━━━━━ 节选文字 ━━━━━

直接涂片镜检 制备标本涂片革兰染色后油镜下观察。根据细菌形态、排列方式及染色性,可作出初步诊断。但涂片镜检并不能区别致病菌与非致病菌。

分离培养与鉴定 将标本接种到血琼脂平板上,37℃培养18小时后可长出典型菌落。若要观察溶血现象及色素,需延长培养时间,最佳温度是室温。培养基中加入浓度为7.5%NaCl,可抑制除金黄色葡萄球菌外的其它杂菌的生长,有利于分离出金黄色葡萄球菌。

致病性葡萄球菌的特点是:产生金黄色色素,有溶血性,凝固酶阳性,可发酵甘露醇。目前虽不断发现凝固酶阴性葡萄球菌菌株也可致病,但一般仍以凝固酶阳性作为判断致病性葡萄球菌的依据。

凝固酶试验 是将1:5稀释后的肝素抗凝人或兔血浆与等量肉汤培养物混合。消毒灭菌后的肉汤培养基作为对照。若1~4小时内试验管出现血浆凝固现象,是为凝固酶阳性。此为试管法,目的是检测有无游离的血浆凝固酶。也可用玻片法检测有无结合凝固酶。

食物中毒的检测 取患者呕吐物或剩余食物作为标本,接种于肉汤培养基,孵育后取滤液注射于6~8周龄的幼猫腹腔,如注射后4小时内幼猫出现呕吐、腹泻、体温升高或死亡等现象,提示有肠毒素存在的可能。

━━━━━ 所给数据 ━━━━━

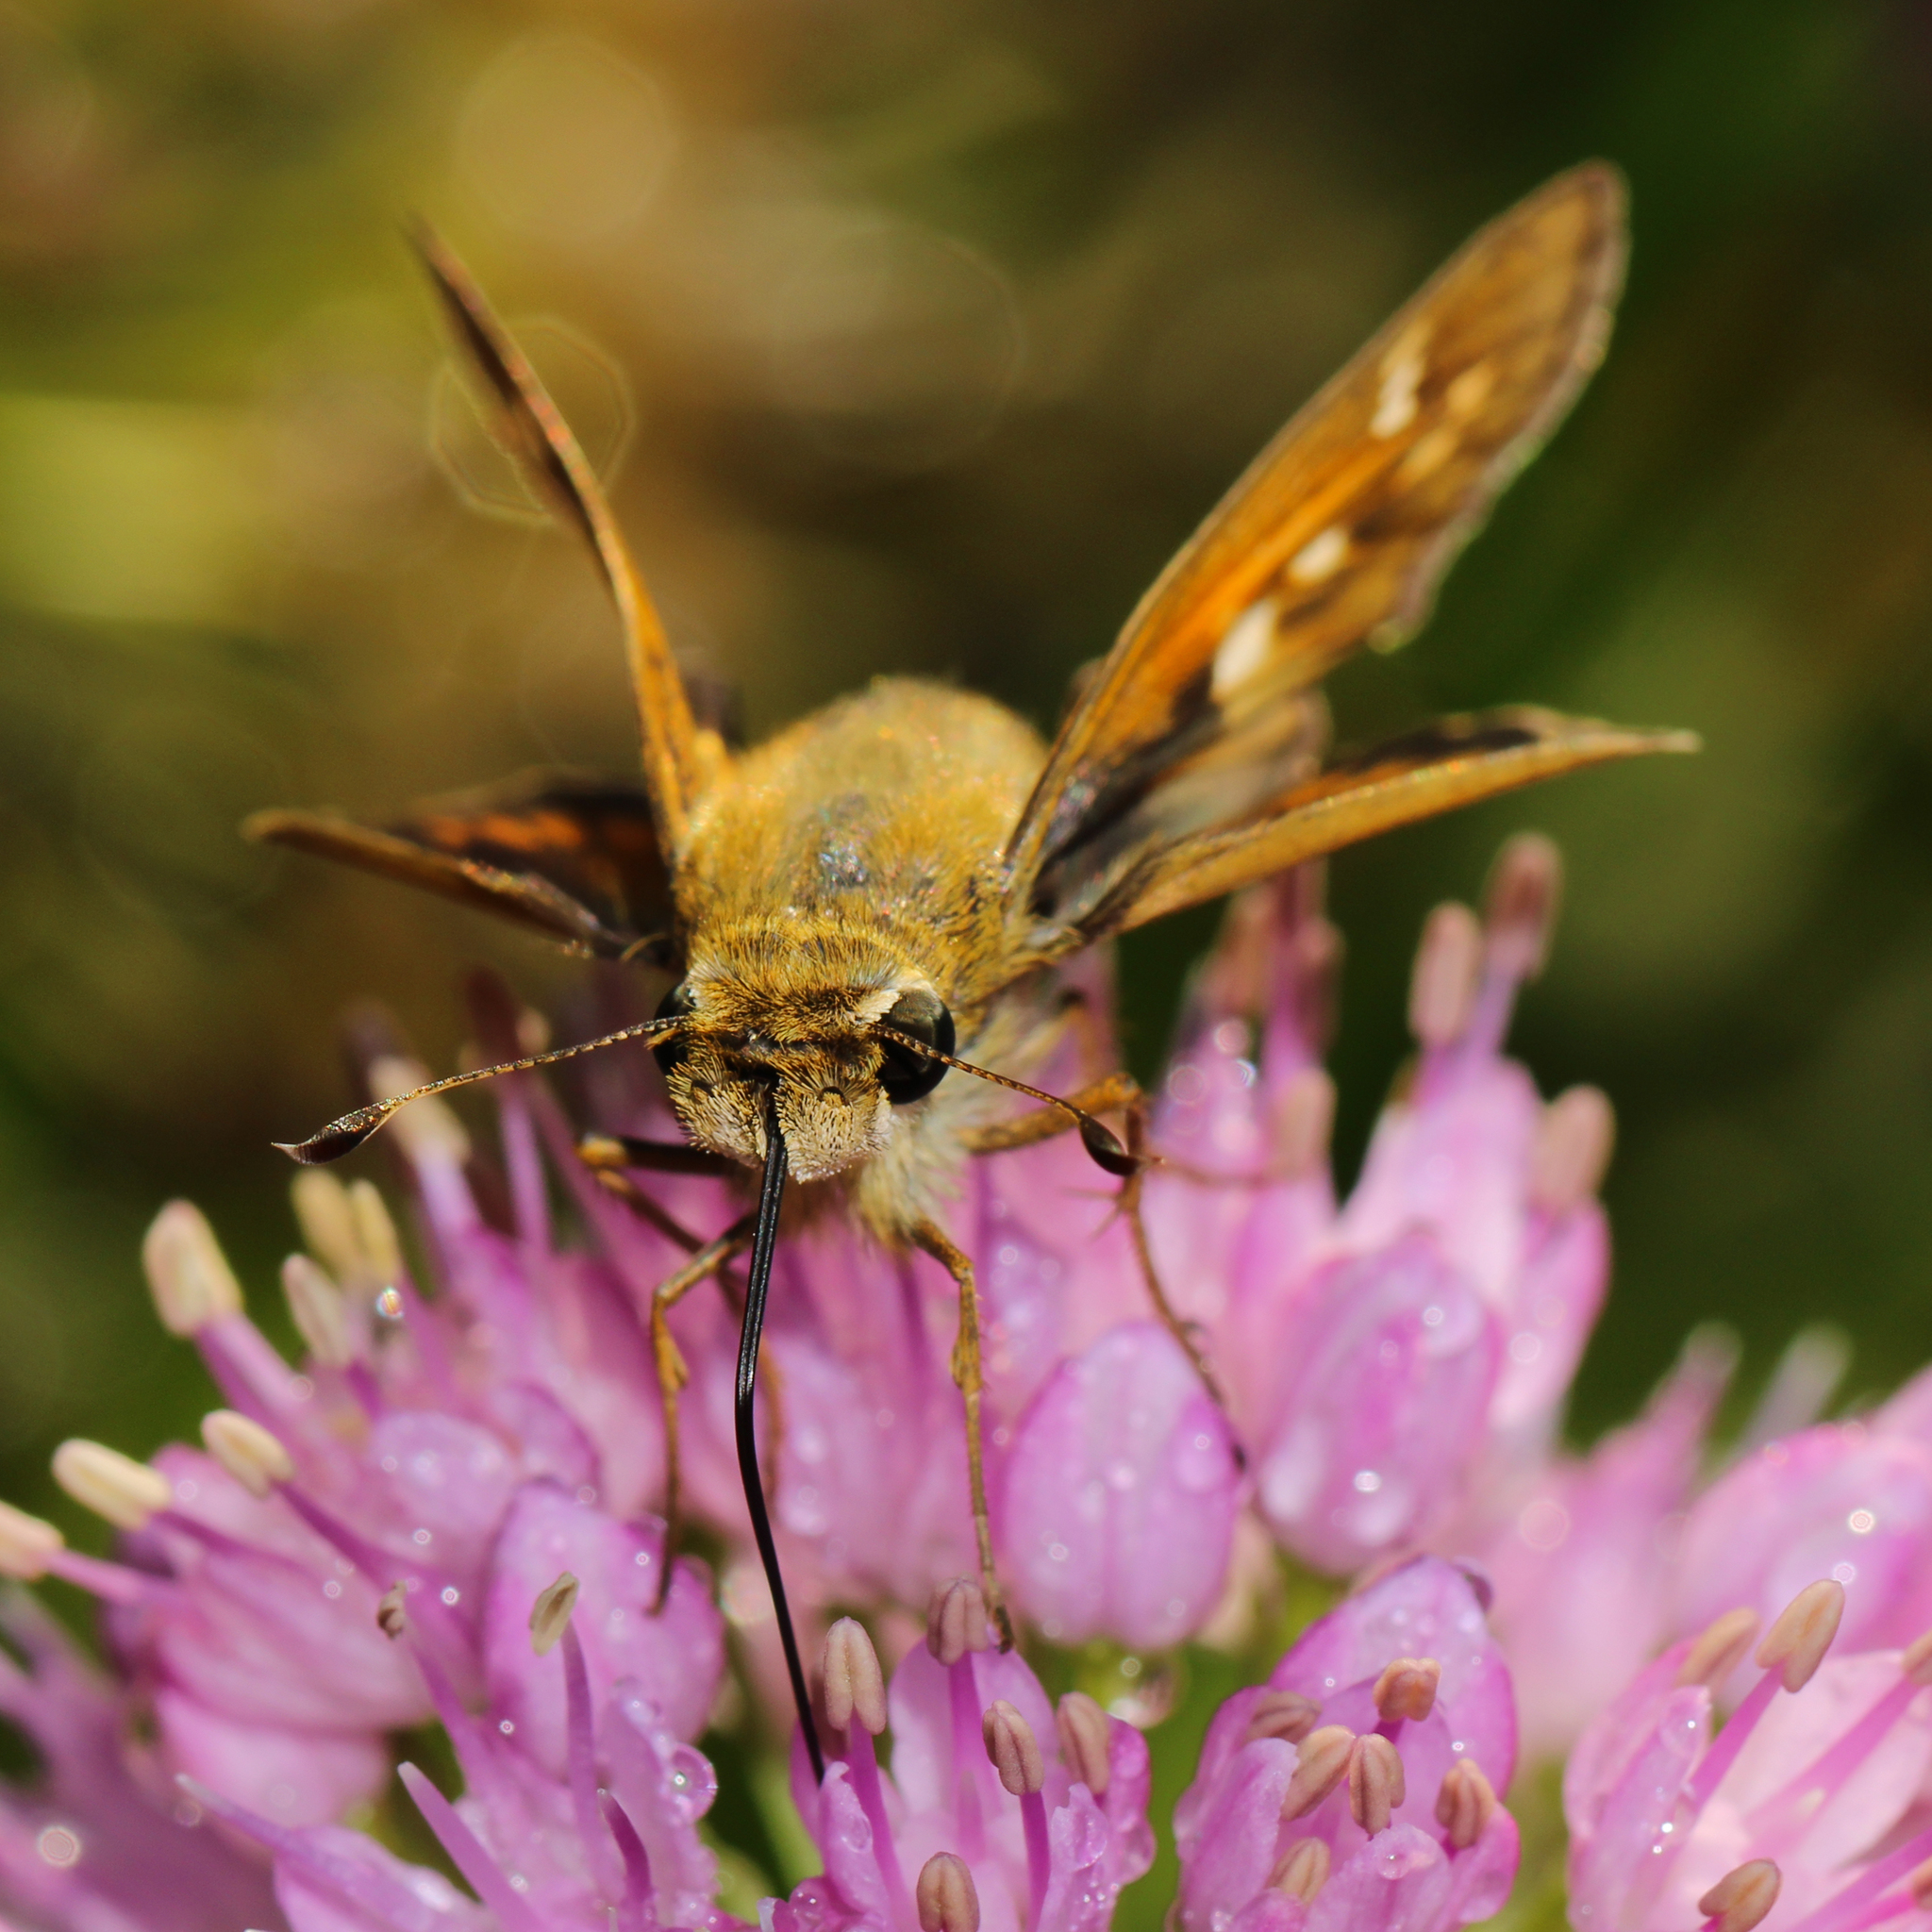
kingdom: Animalia
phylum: Arthropoda
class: Insecta
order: Lepidoptera
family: Hesperiidae
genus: Atalopedes
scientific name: Atalopedes
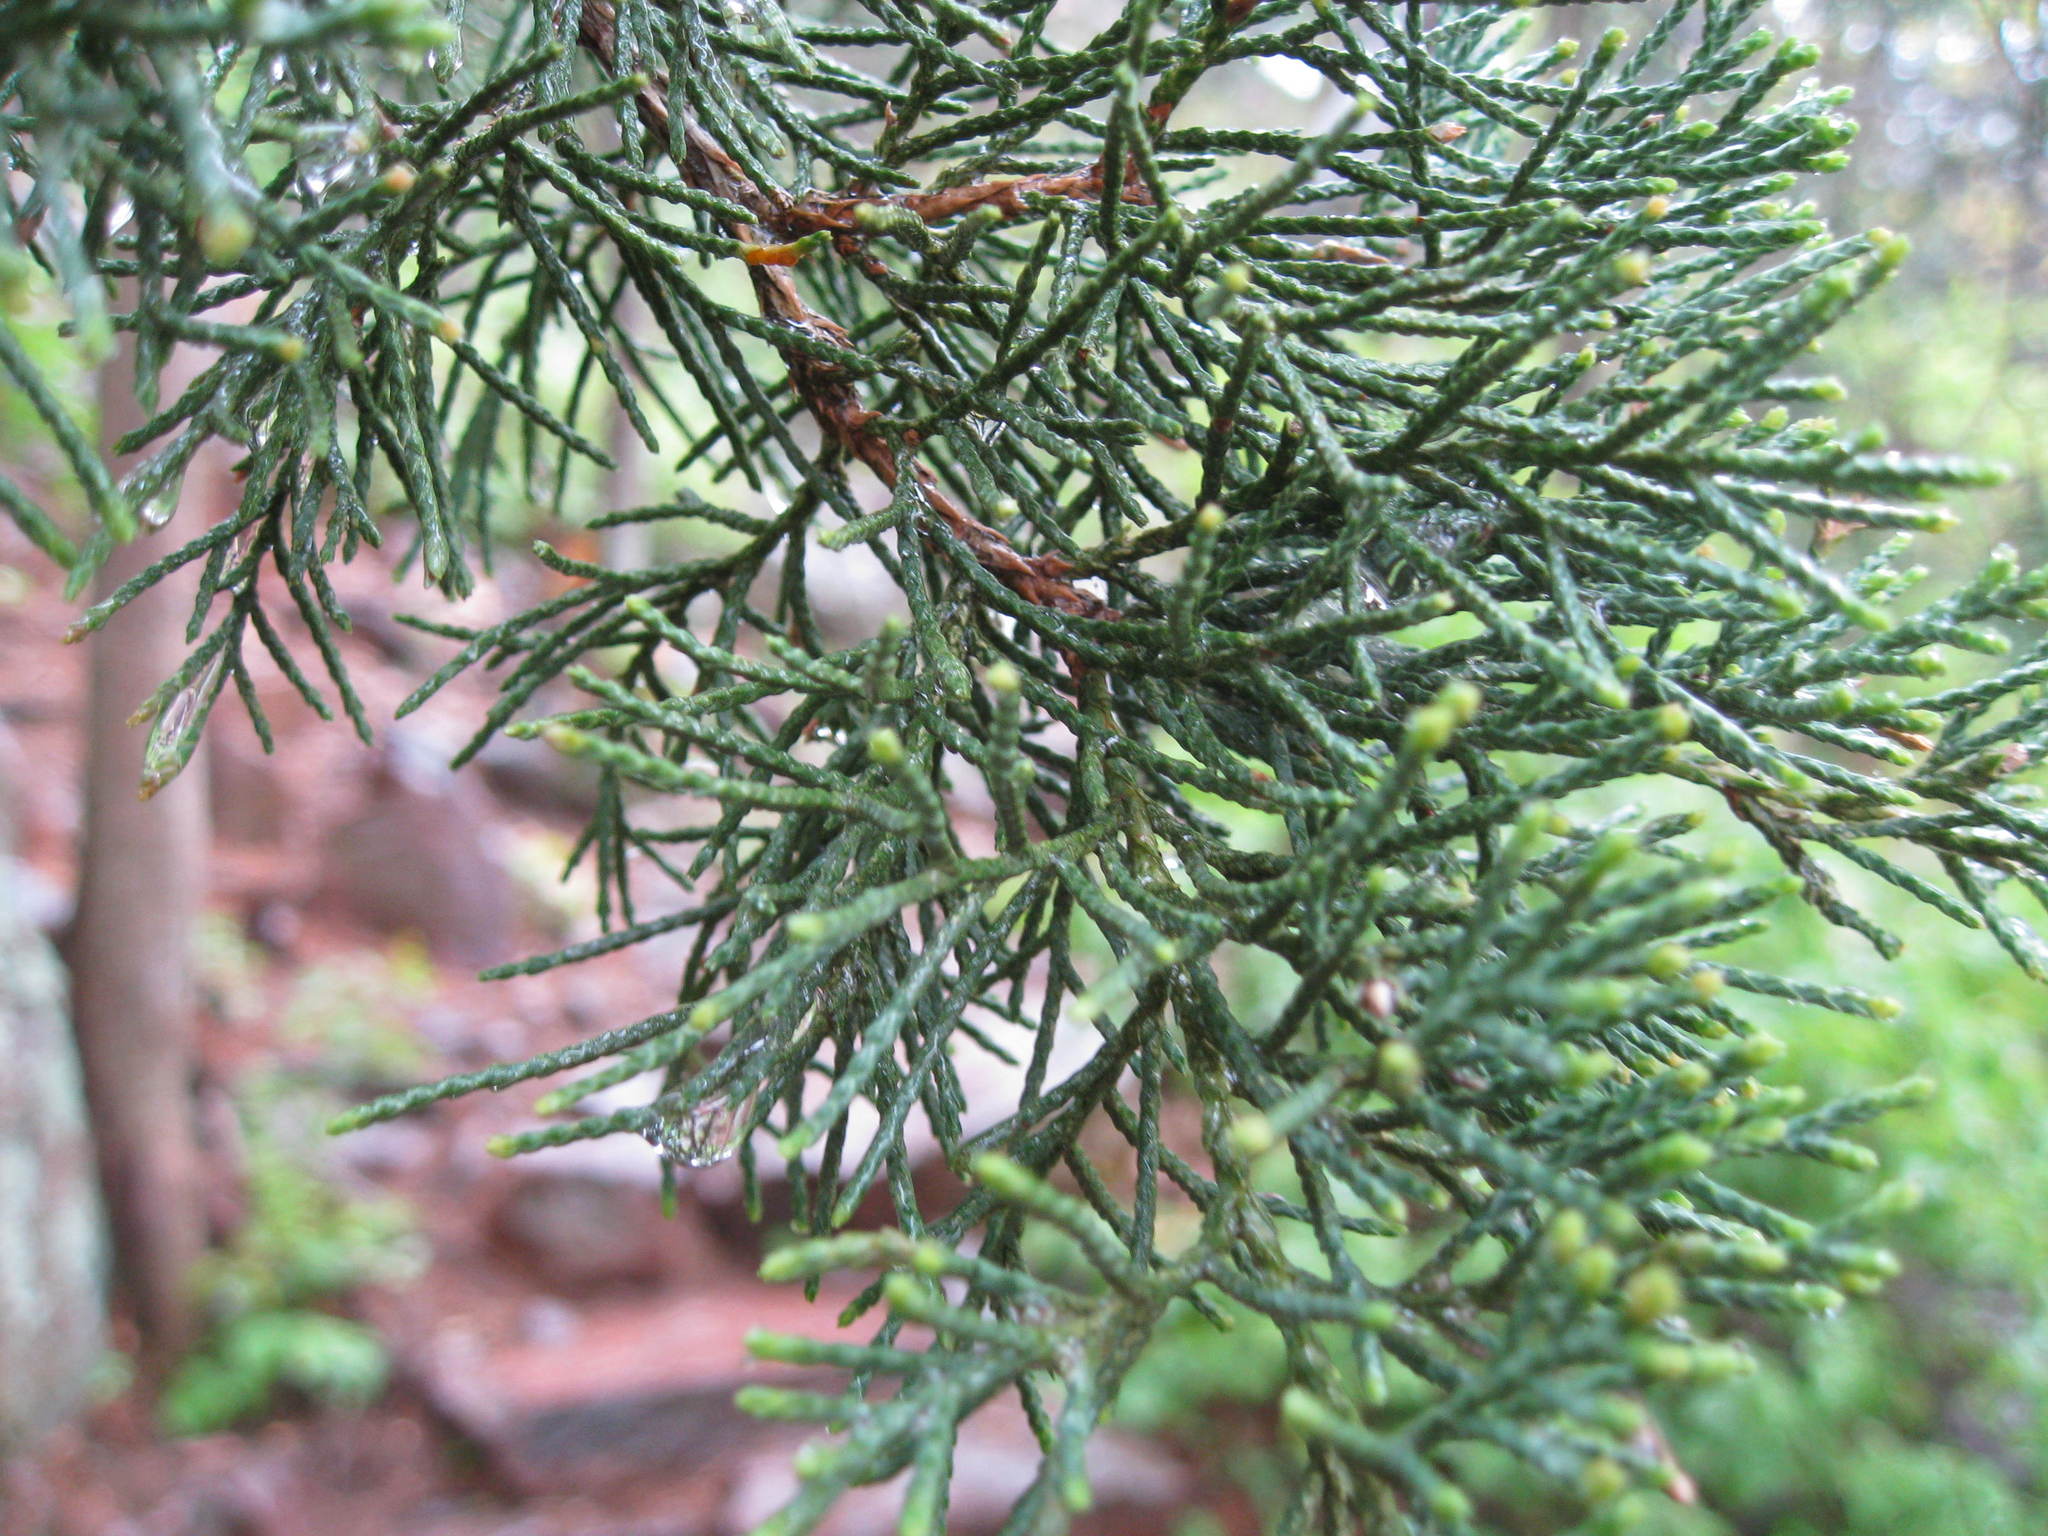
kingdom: Plantae
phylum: Tracheophyta
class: Pinopsida
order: Pinales
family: Cupressaceae
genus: Juniperus
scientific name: Juniperus virginiana
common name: Red juniper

━━━━━

**你的任务**
A. 根据节选文字回答下列问题:
(i) 标本接种到血琼脂平板后,37℃培养多少小时可长出典型菌落?
(ii) 凝固酶试验的试管法用什么作为对照?
(iii) 食物中毒检测中,滤液注射于多大周龄幼猫的什么部位?
B. 用两句话概括节选文字的内容。
C. 照原文抄写节选文字中从“分离培养与鉴定 将标本接种到”到“用玻片法检测有无结合凝固酶。”的这一段。

**参考答案**
A.
(i) 18小时。
(ii) 消毒灭菌后的肉汤培养基。
(iii) 6~8周龄幼猫的腹腔。

B. 标本可先做涂片革兰染色镜检作初步诊断,再接种血琼脂平板分离培养;致病性葡萄球菌一般以凝固酶阳性为判断依据,凝固酶可用试管法或玻片法检测。检测食物中毒时,将患者呕吐物或剩余食物接种于肉汤培养基,孵育后取滤液注射于幼猫腹腔;若4小时内幼猫出现呕吐、腹泻、体温升高或死亡等现象,提示可能有肠毒素存在。

C.
分离培养与鉴定 将标本接种到血琼脂平板上,37℃培养18小时后可长出典型菌落。若要观察溶血现象及色素,需延长培养时间,最佳温度是室温。培养基中加入浓度为7.5%NaCl,可抑制除金黄色葡萄球菌外的其它杂菌的生长,有利于分离出金黄色葡萄球菌。

致病性葡萄球菌的特点是:产生金黄色色素,有溶血性,凝固酶阳性,可发酵甘露醇。目前虽不断发现凝固酶阴性葡萄球菌菌株也可致病,但一般仍以凝固酶阳性作为判断致病性葡萄球菌的依据。

凝固酶试验 是将1:5稀释后的肝素抗凝人或兔血浆与等量肉汤培养物混合。消毒灭菌后的肉汤培养基作为对照。若1~4小时内试验管出现血浆凝固现象,是为凝固酶阳性。此为试管法,目的是检测有无游离的血浆凝固酶。也可用玻片法检测有无结合凝固酶。